Obama says he’d meet with Iranian president
Washington ? Sen. Barack Obama said Monday he was still willing, if elected, to meet with Iranian leader Mahmoud Ahmadinejad because “strong presidents talk to their enemies.”
The Democratic front-runner, Sen. Hillary Clinton, D-N.Y., called for a “vigorous diplomatic effort” with Tehran starting with lower-level U.S. officials.
Ahmadinejad’s controversial speech at Columbia University Monday reverberated across the 2008 presidential campaign trail, with both Republican and Democratic candidates denouncing the Iranian president as a Holocaust denier and Israel hater.

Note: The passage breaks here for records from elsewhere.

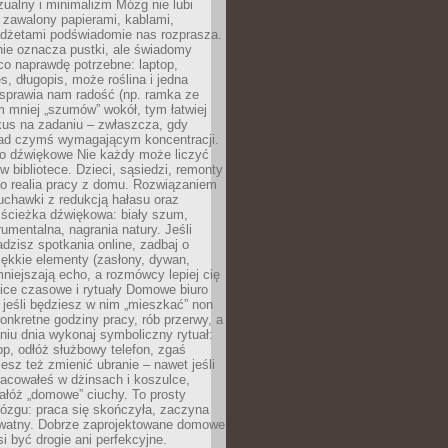
ualny i minimalizm Mózg nie lubi
 zawalony papierami, kablami,
adżetami podświadomie nas rozprasza.
nie oznacza pustki, ale świadomy
co naprawdę potrzebne: laptop,
es, długopis, może roślina i jedna
 sprawia nam radość (np. ramka ze
m mniej „szumów” wokół, tym łatwiej
kus na zadaniu – zwłaszcza, gdy
ad czymś wymagającym koncentracji.
ło dźwiękowe Nie każdy może liczyć
 w bibliotece. Dzieci, sąsiedzi, remonty
ko realia pracy z domu. Rozwiązaniem
uchawki z redukcją hałasu oraz
 ścieżka dźwiękowa: biały szum,
umentalna, nagrania natury. Jeśli
dzisz spotkania online, zadbaj o
ękkie elementy (zasłony, dywan,
niejszają echo, a rozmówcy lepiej cię
ice czasowe i rytuały Domowe biuro
, jeśli będziesz w nim „mieszkać” non
konkretne godziny pracy, rób przerwy, a
iu dnia wykonaj symboliczny rytuał:
op, odłóż służbowy telefon, zgaś
sz też zmienić ubranie – nawet jeśli
racowałeś w dżinsach i koszulce,
ałóż „domowe” ciuchy. To prosty
ózgu: praca się skończyła, zaczyna
ywatny. Dobrze zaprojektowane domowe
si być drogie ani perfekcyjne.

Obama, D-Ill., a Columbia graduate, said he “probably would not have invited” Ahmadinejad to speak there, but he said he remained willing to meet with the leaders of hostile nations, without precondition, in the first year of his presidency.
“By us listening to the views even of those who we violently disagree with, that sends a signal to the world that we are going to turn the page on the failed diplomacy that the Bush administration has practiced for so long,” said Obama.
This summer, Clinton called Obama’s willingness to meet with hostile leaders without conditions “irresponsible and frankly naive.” She said Monday there needs to be aggressive diplomacy with Iran.
“You don’t start with the president,” she said. “You start at the embassy level, you start with all kinds of emissaries, but it has to be ongoing.”